Extracto del documento
-=-=-

Como suele suceder con los relatos que me gustan tanto, éste pareciera que me habla y con él entablo un diálogo como los que se tienen con una amiga a la que, cada dos o tres cosas que cuenta, se le responde con un: Sí, sí, a mí también, yo igual, me pasa lo mismo.

La estructura de “Bliss” es perfecta, pero no redonda. Quizá perfecta tampoco sea la palabra apropiada. Más que una estructura, un armazón, una construcción sólida, el cuento teje una trama como la del terciopelo. Es sofisticada y tornasolada, se la puede leer como acariciándola primero en un sentido, percibiendo la suavidad en la superficie, y después en la dirección contraria, a contrapelo, deteniéndonos en sus asperezas. Pero lo que más me conmueve (del mismo modo me sucede con los Diarios) es su habilidad para captar imágenes, como si las palabras fueran pinceles que trabajan sobre una tela. Su lectura nos arroja directamente al tiempo y el espacio de la narración, como en esa película de Kurosawa, en la que el espectador ingresaba al cuadro mientras lo contemplaba.

«Había mandarinas como bolas de fuego; manzanas llenas de lozanía con tintes de rosa; peras amarillas tan suaves como la seda; uvas blancas con reflejos de plata y un racimo de rosas rojas, tan intensas que parecían moradas, que había comprado para que entonaran con la nueva alfombra del comedor.» Y, más adelante: «Las ventanas del salón se abrían a un balcón sobre el jardín. Al fondo, sobre la tapia, un alto y esbelto peral, totalmente en flor, se erguía magnífico y sereno, recortado en el cielo verde jade. Berta veía, a la distancia, que no tenía ni un capullo, ni un solo pétalo marchito. Más abajo en los arriates, los tulipanes rojos y amarillos parecían apoyarse en la oscuridad. Un gato gris, arrastrando el vientre, se deslizaba a través del césped, y otro negro —como su sombra— le seguía. Al verlos tan rápidos y cautelosos, Berta sintió un extraño temblor.»

-=-=-

[Entradas del conjunto de datos]

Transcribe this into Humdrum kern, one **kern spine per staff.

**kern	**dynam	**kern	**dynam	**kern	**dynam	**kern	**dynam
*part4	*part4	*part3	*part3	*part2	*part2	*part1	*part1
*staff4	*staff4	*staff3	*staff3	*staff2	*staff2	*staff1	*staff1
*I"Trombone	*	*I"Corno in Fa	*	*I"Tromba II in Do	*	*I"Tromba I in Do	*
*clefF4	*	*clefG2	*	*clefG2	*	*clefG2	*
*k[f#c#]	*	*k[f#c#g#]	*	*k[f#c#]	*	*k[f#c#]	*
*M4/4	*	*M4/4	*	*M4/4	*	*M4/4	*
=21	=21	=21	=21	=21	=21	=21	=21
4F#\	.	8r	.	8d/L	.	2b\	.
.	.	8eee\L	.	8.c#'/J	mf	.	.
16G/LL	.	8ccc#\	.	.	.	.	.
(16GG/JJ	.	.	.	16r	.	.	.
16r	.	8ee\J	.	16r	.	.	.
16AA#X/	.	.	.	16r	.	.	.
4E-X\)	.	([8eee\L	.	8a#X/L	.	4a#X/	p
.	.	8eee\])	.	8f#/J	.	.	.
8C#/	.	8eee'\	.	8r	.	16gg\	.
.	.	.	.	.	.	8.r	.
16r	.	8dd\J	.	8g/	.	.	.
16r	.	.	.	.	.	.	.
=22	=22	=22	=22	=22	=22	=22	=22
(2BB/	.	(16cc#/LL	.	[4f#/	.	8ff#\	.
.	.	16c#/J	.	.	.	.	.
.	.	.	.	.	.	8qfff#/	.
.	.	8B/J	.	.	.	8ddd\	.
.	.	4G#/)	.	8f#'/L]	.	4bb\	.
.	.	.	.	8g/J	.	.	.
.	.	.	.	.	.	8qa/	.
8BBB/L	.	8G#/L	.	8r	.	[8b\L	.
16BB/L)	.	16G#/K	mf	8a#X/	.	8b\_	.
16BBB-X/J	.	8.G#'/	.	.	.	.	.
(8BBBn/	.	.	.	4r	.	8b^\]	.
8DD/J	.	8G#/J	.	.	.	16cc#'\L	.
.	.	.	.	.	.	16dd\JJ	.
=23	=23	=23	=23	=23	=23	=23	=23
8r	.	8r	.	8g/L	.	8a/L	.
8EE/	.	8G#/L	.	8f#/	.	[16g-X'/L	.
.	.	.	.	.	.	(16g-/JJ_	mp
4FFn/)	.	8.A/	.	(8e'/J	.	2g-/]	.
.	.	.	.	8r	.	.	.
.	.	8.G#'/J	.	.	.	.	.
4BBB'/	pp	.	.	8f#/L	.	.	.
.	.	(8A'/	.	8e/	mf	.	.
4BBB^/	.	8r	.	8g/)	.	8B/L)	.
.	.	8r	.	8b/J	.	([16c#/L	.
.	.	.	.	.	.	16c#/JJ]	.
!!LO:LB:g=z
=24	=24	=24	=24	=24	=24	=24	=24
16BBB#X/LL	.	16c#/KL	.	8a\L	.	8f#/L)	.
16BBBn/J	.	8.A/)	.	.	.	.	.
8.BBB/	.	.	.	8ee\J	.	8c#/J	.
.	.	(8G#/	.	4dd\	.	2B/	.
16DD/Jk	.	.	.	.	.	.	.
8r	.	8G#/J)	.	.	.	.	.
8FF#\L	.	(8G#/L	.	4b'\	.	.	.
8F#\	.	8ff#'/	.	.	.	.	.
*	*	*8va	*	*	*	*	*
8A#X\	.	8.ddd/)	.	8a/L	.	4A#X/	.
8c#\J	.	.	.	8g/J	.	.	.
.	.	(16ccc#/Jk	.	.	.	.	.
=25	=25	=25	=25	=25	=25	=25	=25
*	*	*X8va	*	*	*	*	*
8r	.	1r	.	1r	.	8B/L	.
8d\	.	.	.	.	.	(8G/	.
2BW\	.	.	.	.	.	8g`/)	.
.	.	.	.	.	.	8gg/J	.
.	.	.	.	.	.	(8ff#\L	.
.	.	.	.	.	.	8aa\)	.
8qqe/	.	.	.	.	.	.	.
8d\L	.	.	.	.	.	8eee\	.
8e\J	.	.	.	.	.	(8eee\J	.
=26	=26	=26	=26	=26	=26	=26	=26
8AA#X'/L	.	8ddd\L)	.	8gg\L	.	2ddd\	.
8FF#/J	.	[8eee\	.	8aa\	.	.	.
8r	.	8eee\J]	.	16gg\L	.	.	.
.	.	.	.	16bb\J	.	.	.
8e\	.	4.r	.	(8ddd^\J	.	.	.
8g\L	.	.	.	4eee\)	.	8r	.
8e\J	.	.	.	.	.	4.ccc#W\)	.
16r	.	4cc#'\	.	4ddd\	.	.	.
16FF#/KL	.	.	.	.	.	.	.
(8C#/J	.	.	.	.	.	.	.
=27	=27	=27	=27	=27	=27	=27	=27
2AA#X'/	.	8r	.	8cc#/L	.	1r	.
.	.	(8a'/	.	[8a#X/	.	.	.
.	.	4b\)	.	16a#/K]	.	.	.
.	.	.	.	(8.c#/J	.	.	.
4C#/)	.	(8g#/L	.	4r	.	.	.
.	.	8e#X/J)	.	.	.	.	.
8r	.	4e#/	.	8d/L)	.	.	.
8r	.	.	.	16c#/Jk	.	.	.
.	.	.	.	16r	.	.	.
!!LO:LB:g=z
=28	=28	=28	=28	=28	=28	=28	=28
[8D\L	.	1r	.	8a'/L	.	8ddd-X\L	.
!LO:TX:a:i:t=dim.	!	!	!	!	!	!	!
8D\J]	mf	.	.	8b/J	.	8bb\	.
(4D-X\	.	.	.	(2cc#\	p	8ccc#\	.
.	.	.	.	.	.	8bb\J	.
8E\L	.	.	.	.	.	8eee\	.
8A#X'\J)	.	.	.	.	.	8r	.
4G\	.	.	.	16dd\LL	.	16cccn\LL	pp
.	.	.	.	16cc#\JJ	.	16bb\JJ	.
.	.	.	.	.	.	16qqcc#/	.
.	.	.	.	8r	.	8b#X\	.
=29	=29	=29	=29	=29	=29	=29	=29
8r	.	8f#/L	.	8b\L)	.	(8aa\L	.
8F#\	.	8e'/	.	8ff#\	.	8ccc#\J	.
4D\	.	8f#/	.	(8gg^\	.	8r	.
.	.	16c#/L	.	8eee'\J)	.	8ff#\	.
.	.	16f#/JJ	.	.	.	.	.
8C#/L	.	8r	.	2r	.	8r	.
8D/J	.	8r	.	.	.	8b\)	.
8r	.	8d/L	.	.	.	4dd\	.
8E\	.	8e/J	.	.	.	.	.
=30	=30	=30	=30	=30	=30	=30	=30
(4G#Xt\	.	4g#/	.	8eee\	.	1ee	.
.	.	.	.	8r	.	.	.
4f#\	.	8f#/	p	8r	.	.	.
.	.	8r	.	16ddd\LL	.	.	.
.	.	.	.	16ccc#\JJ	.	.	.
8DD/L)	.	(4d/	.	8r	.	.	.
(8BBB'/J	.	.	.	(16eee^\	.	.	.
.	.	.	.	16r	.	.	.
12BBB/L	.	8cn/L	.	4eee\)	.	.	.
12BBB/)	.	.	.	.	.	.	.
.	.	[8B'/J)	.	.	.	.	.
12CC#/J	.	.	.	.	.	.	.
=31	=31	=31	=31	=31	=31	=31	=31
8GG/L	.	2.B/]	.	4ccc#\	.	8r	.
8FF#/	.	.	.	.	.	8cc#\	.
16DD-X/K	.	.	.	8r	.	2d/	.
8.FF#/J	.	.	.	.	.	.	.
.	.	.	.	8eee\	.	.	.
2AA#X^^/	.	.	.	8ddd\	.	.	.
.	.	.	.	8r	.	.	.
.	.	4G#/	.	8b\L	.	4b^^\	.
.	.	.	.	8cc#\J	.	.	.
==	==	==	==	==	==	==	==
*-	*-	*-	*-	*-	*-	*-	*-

-=-=-

Instrucciones de trabajo
Reescribe el fragmento del texto sobre el cuento «Bliss» que va desde «La estructura de» hasta «mientras lo contemplaba.», ambos incluidos, y cambia «terciopelo» por «raso». El listado es un material independiente del texto.

Respuesta
La estructura de “Bliss” es perfecta, pero no redonda. Quizá perfecta tampoco sea la palabra apropiada. Más que una estructura, un armazón, una construcción sólida, el cuento teje una trama como la del raso. Es sofisticada y tornasolada, se la puede leer como acariciándola primero en un sentido, percibiendo la suavidad en la superficie, y después en la dirección contraria, a contrapelo, deteniéndonos en sus asperezas. Pero lo que más me conmueve (del mismo modo me sucede con los Diarios) es su habilidad para captar imágenes, como si las palabras fueran pinceles que trabajan sobre una tela. Su lectura nos arroja directamente al tiempo y el espacio de la narración, como en esa película de Kurosawa, en la que el espectador ingresaba al cuadro mientras lo contemplaba.